==== Given entries

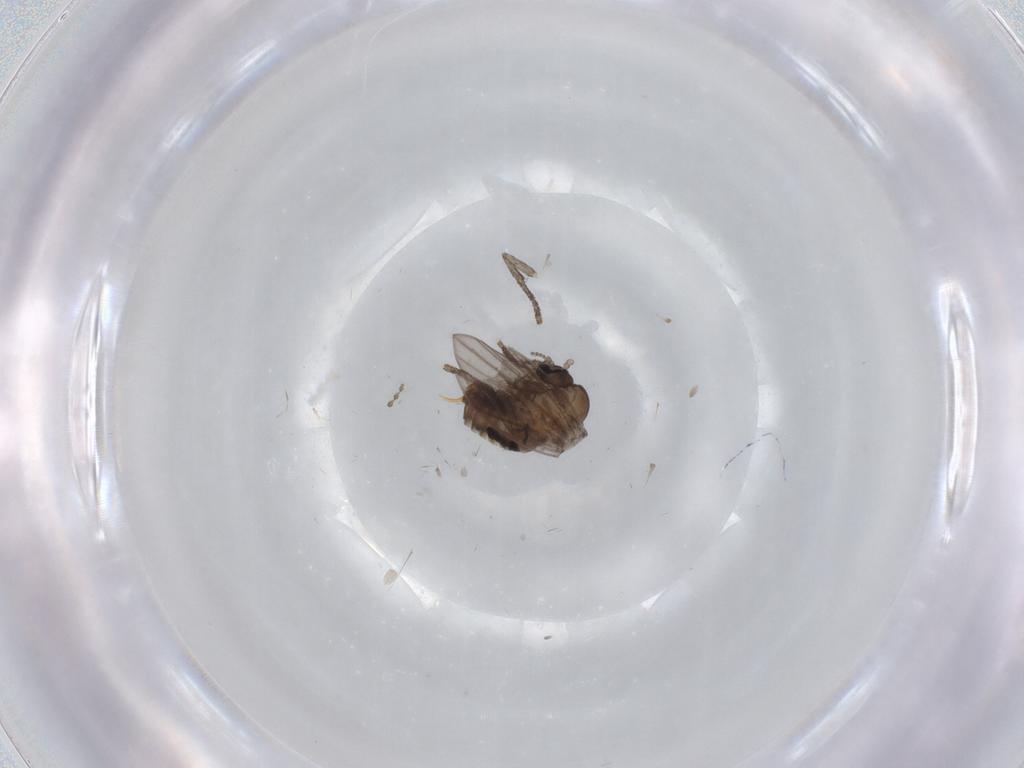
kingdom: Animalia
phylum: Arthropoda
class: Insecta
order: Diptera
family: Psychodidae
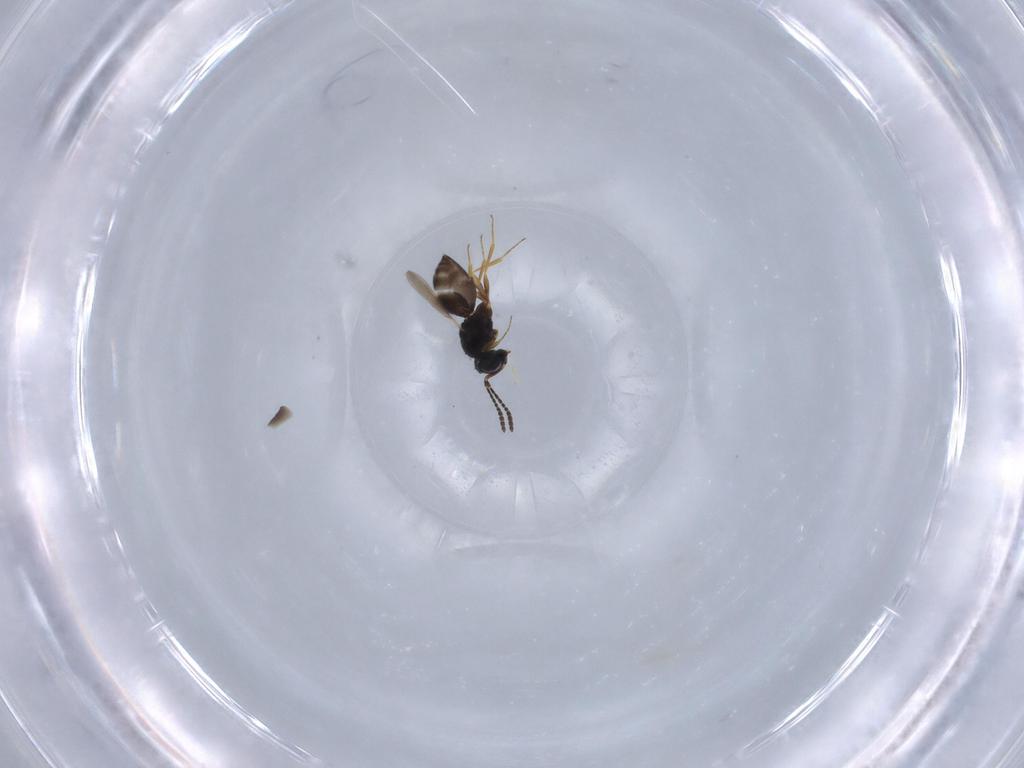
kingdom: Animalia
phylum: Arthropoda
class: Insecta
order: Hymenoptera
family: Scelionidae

========

◆ Instructions for the task ◆
Write the records out again with "ordo" substituted for every "order", leave everything else unchanged, and leave out the pictures.

◆ Output ◆
kingdom: Animalia
phylum: Arthropoda
class: Insecta
ordo: Diptera
family: Psychodidae
kingdom: Animalia
phylum: Arthropoda
class: Insecta
ordo: Hymenoptera
family: Scelionidae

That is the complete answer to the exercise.